As I understand it (just first following up on my original question about whether one can use a decision analysis for a prognostic rather than diagnostic risk model), the way they use decision curve analysis here makes sense, since the derivation cohort consisted only of statin-naive patients. Essentially, in the original decision curve analysis paper, they were considering whether to treat based on the presence of some disease, with a model for the probability of this presence. This is diagnosis rather than prognosis. However, if one is prognosticating only within untreated patients, then a decision-curve analysis equally applies, I think - if a patient has a high risk of future disease, they might like to start treatment.
If however in the cohort used to derive such a prognostic model the patients were started on a statin later, this could complicate things, I think. In the decision curve analysis paper, this risk is independent of treatment effect (it can depend on one fixed treatment, as mentioned above, but it does not necessarily incorporate treatment effect). However, if one has patients in the cohort who are later starting treatment, then this risk will depend on that.
Either way, I think that we want good calibration in the end, and then the risk estimate can be used to make a decision. In the expected reward framework we have
E_{\pi} (R|S=s)= \int_{s'} \sum_a R(s,a,s') p(s'|a,s) \pi(a|s) ds'
where R is reward, S baseline covariates, A treatment, and S' final outcome. I wrote a short tutorial on this here.

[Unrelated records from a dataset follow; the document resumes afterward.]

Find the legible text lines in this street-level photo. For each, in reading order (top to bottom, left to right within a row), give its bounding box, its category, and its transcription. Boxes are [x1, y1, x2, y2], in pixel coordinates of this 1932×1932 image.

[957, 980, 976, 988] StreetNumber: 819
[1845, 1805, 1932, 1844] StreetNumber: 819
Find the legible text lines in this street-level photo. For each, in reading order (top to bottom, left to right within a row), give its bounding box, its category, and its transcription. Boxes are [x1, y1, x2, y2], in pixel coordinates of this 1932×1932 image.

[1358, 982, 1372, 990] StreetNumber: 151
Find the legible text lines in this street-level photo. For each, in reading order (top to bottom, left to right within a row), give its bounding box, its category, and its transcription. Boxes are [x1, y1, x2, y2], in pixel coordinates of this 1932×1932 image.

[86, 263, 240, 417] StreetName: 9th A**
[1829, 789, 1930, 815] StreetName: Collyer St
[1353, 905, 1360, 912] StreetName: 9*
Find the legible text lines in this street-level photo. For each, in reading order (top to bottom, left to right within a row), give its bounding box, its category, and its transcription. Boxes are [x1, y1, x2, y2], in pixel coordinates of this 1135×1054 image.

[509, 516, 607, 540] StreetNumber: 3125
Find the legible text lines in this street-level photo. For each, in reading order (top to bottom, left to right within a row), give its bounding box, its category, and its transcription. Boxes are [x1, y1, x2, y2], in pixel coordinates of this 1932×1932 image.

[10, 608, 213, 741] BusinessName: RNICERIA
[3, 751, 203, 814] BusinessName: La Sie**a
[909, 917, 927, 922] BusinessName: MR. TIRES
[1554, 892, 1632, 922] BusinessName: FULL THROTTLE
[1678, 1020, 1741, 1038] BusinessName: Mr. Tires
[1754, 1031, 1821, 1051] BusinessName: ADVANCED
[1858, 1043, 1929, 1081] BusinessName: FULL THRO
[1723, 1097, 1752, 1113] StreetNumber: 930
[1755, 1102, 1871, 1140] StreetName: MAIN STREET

Note the term p(s'|a,s). This can be estimated with a risk model, and calibration helps us assess whether our estimator p_n(s'|a,s) does a good job of estimating p(s'|a,s). Hence, if the model is well calibrated, it will do its job in downstream decisions.
However, either way, note that p(s'|a,s) in expected utility is taking into account the treatment A. Generally p(s'|a,s) would be estimated with a trial. It is actually the basis of the treatment effect, which is a function of both p(s'|1,s) and p(s'|0,s).
In a sense, the authors in the study linked above are developing a model to estimate p(s'|0,s), and therefore their model does depend on treatment. Overall, however, there will still be uncertainty though with respect to p(s'|1,s), which will impact the decision. Imagine an extreme example in which the drug really doesn’t work at all, which will be reflected by p(s'|1,s). Then an evaluation of a decision should depend on p(s'|1,s) or some contrast between p(s'|1,s) and p(s'|0,s).